December 10– Wisdom. What was the wisest decision you made this year, and how did it play out?
You have a drawer full of unmatch socks from which you have managed to free one black sock. Now, in a fury of flying stockings, you are frantically digging for the other black sock, brushing your teeth, still pulling your pants on the rest of the way and cursing those extra nine minutes of awful sleep you took the liberty of allowing yourself.
My wise choices are the other black sock: elusive in a big assortment of bad choices, neutral choices, and well-that-was-fun-but-let’s-not-ever-do-it-agains.
2010 has a clear pair of black socks: applying for a summer internship with a local health department and getting a gym membership.
I starting looking and applying for jobs in March, knowing that things were a bit slow and for a lot of organizations that I would be interested in working with, grant dollars would be uncertain and limited. The idealist almost-grad in me (almost Master!) was holding out for the high paying full-time, permanent positions that I knew had to be out there. So when I saw the posting for a summer internship in public health preparedness for a local health department, I glossed right over it. I had convinced myself I was beyond interning and part time jobs and no financial security. As the job search got bleaker and bleaker and more classmates and professors sent me the same job notice with “Perfect for you!” in the subject line, I decided to take a stab and sent in a roughshod resume and cover letter.
Two weeks later I interviewed. Two days later I was hired for the three month summer internship with no benefits, but actually pretty good pay. Today, I have finished my first week in a promoted position with the same department. Still no benefits, still a temporary position (ending next July). But that is still 8 more months on top of the 6 previous months of gauranteed employment and experience. Invaluable to a young professional. And I got a pay raise, which could not have come soon enough as I stare down the barrel of beginning my student loan repayment next month.
The matching wise decision I made this year was to purchase a gym membership. To run.
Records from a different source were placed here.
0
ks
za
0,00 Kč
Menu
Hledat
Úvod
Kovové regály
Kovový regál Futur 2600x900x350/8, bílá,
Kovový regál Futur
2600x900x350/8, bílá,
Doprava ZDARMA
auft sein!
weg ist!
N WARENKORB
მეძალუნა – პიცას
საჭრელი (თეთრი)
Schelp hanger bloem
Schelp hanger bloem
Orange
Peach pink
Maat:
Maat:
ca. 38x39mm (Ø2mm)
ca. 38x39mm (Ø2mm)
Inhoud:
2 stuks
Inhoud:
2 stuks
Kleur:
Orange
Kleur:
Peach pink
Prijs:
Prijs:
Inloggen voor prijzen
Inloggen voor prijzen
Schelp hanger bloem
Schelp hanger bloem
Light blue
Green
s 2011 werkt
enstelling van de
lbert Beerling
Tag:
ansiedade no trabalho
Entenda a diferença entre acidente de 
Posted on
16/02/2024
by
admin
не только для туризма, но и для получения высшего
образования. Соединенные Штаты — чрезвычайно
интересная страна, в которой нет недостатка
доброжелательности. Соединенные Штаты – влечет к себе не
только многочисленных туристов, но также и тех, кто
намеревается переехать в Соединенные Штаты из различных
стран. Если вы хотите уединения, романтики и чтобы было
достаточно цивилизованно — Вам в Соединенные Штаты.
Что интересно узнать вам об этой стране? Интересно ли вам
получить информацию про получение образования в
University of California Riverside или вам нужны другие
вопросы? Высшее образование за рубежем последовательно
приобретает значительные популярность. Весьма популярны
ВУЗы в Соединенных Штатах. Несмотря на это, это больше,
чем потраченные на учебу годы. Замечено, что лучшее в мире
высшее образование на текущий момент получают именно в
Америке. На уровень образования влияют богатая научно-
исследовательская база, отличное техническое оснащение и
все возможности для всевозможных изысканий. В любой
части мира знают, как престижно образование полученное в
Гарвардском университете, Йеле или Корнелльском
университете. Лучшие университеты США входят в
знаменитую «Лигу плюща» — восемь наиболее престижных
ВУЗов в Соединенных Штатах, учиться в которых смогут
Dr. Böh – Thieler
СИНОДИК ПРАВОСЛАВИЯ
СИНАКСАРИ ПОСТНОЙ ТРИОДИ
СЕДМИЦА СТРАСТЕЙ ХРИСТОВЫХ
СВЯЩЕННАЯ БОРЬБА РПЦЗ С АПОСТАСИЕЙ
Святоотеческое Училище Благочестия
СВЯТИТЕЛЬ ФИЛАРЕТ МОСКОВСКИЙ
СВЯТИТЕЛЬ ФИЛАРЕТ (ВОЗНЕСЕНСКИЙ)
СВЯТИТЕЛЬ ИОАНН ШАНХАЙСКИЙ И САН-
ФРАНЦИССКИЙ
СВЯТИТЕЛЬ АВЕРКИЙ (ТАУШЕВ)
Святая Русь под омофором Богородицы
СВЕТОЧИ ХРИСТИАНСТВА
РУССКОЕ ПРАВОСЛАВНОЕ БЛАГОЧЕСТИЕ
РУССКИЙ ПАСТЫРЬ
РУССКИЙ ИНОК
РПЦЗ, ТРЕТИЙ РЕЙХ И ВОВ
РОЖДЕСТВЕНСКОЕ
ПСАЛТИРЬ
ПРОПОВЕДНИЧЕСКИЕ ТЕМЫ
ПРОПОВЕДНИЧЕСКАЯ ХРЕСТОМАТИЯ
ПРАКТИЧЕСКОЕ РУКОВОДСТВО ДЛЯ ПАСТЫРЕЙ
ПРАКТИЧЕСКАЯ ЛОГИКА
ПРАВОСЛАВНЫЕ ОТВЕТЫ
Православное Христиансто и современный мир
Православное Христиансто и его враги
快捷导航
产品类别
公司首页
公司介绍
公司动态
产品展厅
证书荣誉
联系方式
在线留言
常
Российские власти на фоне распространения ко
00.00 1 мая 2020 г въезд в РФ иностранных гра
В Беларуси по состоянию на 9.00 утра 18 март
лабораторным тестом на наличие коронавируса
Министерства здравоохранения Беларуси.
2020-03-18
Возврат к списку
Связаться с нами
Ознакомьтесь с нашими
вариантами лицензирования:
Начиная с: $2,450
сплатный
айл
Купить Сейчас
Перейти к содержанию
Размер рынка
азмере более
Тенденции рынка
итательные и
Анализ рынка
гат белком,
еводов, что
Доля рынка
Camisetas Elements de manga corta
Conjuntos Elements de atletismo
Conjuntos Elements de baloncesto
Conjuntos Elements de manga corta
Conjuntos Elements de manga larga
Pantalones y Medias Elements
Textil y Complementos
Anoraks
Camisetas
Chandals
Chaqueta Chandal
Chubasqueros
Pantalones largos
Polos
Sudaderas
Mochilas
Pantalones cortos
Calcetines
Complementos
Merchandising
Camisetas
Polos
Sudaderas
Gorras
I get on a bicycle now and then, and I occasionally dip my toes in the pool. I have even treated my lovely self to 20 minutes in the eucalyptus sauna.
But I really go to run. And of its contribution to my health and well being 20% is physical and 80% is mental. I have discussed previously how emotionally intense I can be, and I once mathematically characterized it to a friend who couldn’t quite understand where I was coming from. Imagine you can experience/feel any emotion on a spectrum, let’s say from 1 to 10. 1 being a slight recognition that there is a feeling, but it is so faint you aren’t even sure what emotion it is. 10 being feeling every emotion via some physical manifestation; pain when I am angry or sad, restlessnes when I am joyful or scared, and fatigue when I am sad or frustrated. I would venture to guess that most people can feel emotion at all levels of the spectrum, depending on the situational context.
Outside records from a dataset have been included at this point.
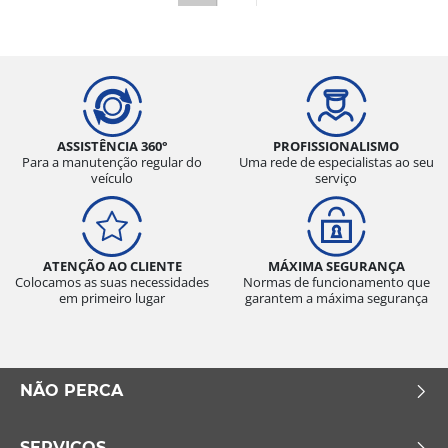
ASSISTÊNCIA 360°
PROFISSIONALISMO
Para a manutenção regular do
Uma rede de especialistas ao seu
veículo
serviço
ATENÇÃO AO CLIENTE
MÁXIMA SEGURANÇA
Colocamos as suas necessidades
Normas de funcionamento que
em primeiro lugar
garantem a máxima segurança
NÃO PERCA
SERVIÇOS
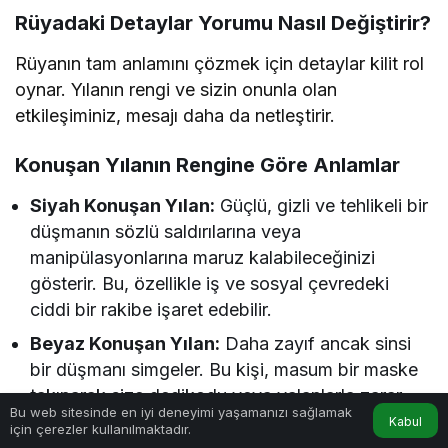
Rüyadaki Detaylar Yorumu Nasıl Değiştirir?
Rüyanın tam anlamını çözmek için detaylar kilit rol
oynar. Yılanın rengi ve sizin onunla olan
etkileşiminiz, mesajı daha da netleştirir.
Konuşan Yılanın Rengine Göre Anlamlar
Siyah Konuşan Yılan:
Güçlü, gizli ve tehlikeli bir
düşmanın sözlü saldırılarına veya
manipülasyonlarına maruz kalabileceğinizi
gösterir. Bu, özellikle iş ve sosyal çevredeki
ciddi bir rakibe işaret edebilir.
Beyaz Konuşan Yılan:
Daha zayıf ancak sinsi
bir düşmanı simgeler. Bu kişi, masum bir maske
takınarak size dedikodu veya yalanlarla zarar
Bu web sitesinde en iyi deneyimi yaşamanızı sağlamak
vermeye çalışabilir.
Kabul
için çerezler kullanılmaktadır.
Anasayfa
Akış
Hesabım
I am only capable of 1, 2, and 10. And 1 & 2 is like what I buzz along in when I am in traffic. Or at my cube. So anything that elicits any actual emotion in me is experienced at a 10. Every time. And that is exhausting, even when it’s good emotion. And you can’t operate at a 10 all the time, so instead you either sleep so as to feel nothing or you share the burden with other people, which can be distressing and exhausting for them. Running lets me leave a lot of that on trail/track/treadmill. It is the great mental and emotional equalizer; it allows me to calm down, to think about things rationally, and evaluate before I pull people into the storm.
Every pounding footstep pushes down fear and anger, every drip of sweat washes away sadness and stress, and the constant motion allows me to appropriately use up the energy that joy and nervousness build up inside me. For 35 bucks a month, I get some awesome mental health benefits, with some physical health fringe benefits. If I didn’t run, I would likely have to pay someone 35 bucks an hour for the same results!